Task A – part 4

Lectures, Workshops and Briefings

I found each of the briefings as gripping as the other, because this is when I can really start to brainstorm ideas for theme and get cracking on the project. The most daunting of the briefings was in the Image Making Unit, as we had little time to choose which route to take and we was given so much information to take in.

The most useful workshop was when we went into the studio to try our hands at still life and Vanitas, if it wasn’t for this my last unit would have taken a very different direction, as I used to find still life boring and dull.

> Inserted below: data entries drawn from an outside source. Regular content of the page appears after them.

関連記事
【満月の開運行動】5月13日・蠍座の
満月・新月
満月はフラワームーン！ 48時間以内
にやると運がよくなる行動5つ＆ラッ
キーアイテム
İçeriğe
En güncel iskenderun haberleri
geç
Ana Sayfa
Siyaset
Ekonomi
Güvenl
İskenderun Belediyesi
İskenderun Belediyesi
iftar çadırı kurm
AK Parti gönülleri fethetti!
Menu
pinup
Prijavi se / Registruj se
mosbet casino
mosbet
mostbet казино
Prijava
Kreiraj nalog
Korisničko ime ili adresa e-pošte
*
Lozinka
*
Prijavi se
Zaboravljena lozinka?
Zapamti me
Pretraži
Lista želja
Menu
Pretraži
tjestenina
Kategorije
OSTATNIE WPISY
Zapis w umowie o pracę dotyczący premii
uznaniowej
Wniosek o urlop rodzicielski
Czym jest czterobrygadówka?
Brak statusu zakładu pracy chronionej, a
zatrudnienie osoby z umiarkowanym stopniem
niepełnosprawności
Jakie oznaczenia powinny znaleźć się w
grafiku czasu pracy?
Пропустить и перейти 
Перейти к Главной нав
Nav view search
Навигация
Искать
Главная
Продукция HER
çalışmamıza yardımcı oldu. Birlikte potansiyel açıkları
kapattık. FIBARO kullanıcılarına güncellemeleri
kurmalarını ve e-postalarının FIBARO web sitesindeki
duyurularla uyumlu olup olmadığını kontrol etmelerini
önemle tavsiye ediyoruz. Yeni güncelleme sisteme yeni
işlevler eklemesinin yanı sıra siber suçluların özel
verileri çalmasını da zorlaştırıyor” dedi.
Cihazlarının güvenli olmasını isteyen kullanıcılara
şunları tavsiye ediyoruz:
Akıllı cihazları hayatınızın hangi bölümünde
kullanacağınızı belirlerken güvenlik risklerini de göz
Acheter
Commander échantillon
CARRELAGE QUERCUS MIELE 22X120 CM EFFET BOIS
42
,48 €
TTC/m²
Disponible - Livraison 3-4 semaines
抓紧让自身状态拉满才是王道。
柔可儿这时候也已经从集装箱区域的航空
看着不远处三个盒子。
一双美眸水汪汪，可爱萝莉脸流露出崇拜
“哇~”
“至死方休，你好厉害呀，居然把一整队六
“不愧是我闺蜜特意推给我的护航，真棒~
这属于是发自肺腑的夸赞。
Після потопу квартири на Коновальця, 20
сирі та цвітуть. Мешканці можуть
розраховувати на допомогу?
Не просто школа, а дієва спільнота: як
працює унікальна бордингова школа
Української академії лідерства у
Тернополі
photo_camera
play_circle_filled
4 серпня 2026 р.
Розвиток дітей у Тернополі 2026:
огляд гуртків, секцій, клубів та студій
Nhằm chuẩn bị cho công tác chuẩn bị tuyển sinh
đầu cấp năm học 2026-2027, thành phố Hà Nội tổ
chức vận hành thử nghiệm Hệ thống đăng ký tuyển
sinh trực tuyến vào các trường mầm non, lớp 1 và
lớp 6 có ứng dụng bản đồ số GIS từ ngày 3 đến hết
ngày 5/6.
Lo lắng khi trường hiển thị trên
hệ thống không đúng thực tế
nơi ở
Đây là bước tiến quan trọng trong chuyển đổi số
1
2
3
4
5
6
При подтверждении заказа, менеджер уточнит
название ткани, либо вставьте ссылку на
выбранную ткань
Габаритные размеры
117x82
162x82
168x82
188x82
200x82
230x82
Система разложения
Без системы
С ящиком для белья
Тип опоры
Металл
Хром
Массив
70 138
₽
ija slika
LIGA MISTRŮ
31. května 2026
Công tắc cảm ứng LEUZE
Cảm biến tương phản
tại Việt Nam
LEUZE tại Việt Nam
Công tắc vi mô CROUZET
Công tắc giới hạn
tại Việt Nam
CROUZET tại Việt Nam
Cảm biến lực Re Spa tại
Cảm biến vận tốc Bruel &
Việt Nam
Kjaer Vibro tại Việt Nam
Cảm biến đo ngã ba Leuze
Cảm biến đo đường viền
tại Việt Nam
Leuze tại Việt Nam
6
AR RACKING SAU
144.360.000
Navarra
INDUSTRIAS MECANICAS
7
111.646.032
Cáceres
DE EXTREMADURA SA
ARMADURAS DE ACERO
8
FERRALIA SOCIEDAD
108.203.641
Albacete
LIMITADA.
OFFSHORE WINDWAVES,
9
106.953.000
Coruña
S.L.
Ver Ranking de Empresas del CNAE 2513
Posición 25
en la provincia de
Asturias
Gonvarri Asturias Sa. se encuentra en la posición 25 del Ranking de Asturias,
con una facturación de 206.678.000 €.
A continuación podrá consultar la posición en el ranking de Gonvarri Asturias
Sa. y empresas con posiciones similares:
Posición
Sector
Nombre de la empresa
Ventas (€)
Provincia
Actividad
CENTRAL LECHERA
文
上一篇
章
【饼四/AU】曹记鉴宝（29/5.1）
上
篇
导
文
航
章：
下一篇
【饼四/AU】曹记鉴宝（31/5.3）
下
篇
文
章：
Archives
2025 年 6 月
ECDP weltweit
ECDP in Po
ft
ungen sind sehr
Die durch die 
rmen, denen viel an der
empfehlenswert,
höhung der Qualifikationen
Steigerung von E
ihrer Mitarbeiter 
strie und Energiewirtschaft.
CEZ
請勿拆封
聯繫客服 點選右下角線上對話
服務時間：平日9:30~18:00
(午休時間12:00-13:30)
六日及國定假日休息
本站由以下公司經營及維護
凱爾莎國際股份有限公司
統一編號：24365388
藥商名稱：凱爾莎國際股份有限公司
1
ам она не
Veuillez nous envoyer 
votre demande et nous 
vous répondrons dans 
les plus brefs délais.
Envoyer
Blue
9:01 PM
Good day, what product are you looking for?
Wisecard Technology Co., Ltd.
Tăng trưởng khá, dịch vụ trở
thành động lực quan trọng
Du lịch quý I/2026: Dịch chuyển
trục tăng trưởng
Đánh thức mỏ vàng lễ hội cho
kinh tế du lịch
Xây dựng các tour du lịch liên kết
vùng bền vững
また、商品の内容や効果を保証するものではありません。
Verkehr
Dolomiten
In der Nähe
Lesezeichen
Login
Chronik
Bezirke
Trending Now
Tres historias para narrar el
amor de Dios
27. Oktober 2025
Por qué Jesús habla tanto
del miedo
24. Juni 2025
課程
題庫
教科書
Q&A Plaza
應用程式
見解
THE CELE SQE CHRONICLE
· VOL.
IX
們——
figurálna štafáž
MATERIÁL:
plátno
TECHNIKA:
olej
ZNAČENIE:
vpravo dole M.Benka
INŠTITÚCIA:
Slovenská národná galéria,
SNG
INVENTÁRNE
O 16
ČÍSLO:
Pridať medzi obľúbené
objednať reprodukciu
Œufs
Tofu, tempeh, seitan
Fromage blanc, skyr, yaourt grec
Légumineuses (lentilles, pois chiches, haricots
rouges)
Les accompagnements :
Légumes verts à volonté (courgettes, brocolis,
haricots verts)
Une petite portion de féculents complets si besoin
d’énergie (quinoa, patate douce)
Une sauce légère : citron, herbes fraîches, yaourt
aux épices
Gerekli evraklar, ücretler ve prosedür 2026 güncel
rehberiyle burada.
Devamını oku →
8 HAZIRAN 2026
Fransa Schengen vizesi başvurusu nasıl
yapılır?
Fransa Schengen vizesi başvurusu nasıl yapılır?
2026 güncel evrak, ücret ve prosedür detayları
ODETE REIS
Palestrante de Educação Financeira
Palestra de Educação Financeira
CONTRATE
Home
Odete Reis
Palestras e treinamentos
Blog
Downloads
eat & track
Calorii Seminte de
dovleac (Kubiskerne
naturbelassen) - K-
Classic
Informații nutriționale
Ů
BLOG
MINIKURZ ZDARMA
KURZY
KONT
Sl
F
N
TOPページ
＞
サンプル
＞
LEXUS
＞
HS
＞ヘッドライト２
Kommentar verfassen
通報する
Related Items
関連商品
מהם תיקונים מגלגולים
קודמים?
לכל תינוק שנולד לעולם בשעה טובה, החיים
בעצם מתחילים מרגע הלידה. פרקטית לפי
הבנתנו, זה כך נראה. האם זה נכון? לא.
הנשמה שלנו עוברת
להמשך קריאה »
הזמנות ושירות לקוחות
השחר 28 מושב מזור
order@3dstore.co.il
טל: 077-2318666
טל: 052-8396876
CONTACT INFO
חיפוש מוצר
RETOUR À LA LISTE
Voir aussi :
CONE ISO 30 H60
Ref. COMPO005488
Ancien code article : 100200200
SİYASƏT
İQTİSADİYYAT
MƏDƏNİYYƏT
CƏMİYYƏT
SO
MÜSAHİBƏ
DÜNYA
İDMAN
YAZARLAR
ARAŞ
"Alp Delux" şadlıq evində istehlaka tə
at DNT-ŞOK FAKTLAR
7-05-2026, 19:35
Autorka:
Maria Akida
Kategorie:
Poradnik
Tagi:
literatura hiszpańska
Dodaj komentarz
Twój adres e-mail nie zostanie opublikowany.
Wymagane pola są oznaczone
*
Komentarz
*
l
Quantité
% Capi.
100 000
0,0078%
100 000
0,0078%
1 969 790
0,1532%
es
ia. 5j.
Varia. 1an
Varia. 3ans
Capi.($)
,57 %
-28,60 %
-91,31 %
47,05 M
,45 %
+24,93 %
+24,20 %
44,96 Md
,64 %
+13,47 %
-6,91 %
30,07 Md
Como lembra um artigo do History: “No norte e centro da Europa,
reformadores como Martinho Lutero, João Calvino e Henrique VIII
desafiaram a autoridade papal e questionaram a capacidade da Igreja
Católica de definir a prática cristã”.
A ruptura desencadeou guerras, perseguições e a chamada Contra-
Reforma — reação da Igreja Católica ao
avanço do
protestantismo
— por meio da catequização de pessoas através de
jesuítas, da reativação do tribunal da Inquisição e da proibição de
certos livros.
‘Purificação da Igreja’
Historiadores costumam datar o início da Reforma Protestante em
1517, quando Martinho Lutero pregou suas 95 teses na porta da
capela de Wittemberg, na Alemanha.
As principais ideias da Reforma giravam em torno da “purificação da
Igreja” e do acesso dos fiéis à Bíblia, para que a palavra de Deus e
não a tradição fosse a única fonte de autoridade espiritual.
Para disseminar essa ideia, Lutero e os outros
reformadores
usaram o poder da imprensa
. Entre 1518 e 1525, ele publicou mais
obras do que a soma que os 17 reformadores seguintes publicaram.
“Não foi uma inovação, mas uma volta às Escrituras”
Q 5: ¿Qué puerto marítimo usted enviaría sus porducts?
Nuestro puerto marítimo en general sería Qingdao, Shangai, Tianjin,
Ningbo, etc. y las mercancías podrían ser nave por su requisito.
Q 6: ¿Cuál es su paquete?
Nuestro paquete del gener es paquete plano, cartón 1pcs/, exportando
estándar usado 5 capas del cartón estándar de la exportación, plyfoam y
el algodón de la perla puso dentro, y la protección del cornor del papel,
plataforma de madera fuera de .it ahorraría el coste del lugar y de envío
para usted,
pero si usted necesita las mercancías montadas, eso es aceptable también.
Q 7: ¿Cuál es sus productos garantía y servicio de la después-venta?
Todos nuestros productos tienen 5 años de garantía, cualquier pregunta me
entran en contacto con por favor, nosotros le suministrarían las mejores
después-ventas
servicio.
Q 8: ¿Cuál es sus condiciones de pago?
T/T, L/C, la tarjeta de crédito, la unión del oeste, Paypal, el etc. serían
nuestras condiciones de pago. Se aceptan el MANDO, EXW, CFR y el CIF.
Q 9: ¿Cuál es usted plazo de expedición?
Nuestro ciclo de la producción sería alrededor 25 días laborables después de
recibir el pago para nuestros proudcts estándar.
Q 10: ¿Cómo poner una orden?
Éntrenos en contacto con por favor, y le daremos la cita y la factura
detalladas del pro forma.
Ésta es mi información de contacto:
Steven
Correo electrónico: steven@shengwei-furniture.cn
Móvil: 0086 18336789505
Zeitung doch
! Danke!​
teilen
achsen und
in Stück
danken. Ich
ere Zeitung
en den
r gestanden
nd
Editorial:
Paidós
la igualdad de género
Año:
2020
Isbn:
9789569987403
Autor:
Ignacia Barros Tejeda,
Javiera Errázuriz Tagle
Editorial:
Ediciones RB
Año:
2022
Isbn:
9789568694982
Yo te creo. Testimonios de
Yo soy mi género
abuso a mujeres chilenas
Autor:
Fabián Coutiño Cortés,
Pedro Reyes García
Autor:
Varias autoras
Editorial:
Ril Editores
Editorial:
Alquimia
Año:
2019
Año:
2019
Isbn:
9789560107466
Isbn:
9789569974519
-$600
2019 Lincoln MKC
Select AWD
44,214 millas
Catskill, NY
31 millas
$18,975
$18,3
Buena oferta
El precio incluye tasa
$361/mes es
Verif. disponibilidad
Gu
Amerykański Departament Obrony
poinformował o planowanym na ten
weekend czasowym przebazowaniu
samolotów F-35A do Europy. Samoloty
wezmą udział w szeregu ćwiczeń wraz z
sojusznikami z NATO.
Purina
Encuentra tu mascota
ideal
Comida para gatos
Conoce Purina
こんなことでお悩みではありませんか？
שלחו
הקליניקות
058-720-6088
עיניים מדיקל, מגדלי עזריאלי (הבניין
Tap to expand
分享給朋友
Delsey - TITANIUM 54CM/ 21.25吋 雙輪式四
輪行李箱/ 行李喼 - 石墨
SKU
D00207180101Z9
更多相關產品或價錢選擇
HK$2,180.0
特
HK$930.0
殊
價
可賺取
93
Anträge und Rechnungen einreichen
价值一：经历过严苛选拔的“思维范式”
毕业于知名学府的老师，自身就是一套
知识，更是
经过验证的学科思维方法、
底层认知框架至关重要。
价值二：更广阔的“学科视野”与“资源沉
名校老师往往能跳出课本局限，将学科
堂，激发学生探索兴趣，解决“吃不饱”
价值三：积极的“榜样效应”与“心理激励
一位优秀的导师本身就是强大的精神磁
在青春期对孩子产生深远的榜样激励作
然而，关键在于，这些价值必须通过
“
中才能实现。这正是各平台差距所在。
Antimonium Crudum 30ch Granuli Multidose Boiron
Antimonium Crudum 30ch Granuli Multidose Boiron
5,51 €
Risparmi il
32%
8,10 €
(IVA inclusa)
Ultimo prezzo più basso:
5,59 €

The most scary workshop was in the Environment unit where we had to go out and go up to people on the streets and ask to take their portraits, I lacked confidence but I went for it, and got turned away on numerous occasions but the ones that did say yes, I found the outcome successful and pleasing. A series didn’t emerge because my ‘methodology’ was to take the photo as quickly as I could and then run, because of this they aren’t visually accurate, but all the same I am still pleased with what I managed to achieve on that day.

What is a photograph? Was the first lecture, and the most gripping, it was a brilliant kick start into the photography course, I remember Hugh Grant’s and Justin Bieber’s mug shots being used to enforce the idea that a photograph can be used as proof, as what is true. Inez Van Lamsweerde and Vinoodh Matadins image from Yohji Yamamoto’s catalogue (1999) is the most memorable photo, I can see the models horrifying expression. The colours and the shapes in this photo reminded me of the De Stijl design movement. Gustave Le Grey’s forest scene was a really beautiful photograph, I never looked into him more than what we saw in the lecture, but I would like to. Anna Mendieta’s Silueta series is one that we slightly touched on in a lecture and seminar, but I have never understood it fully.

Thomas Ruff and Yousuf Karsh are two photographers who I found most interesting from the lectures in the Identity unit, especially Yousuf Karsh’ photograph of Winston Churchill, and how Karsh snatched Churchill’s cigar from his mouth to achieve the desired photograph.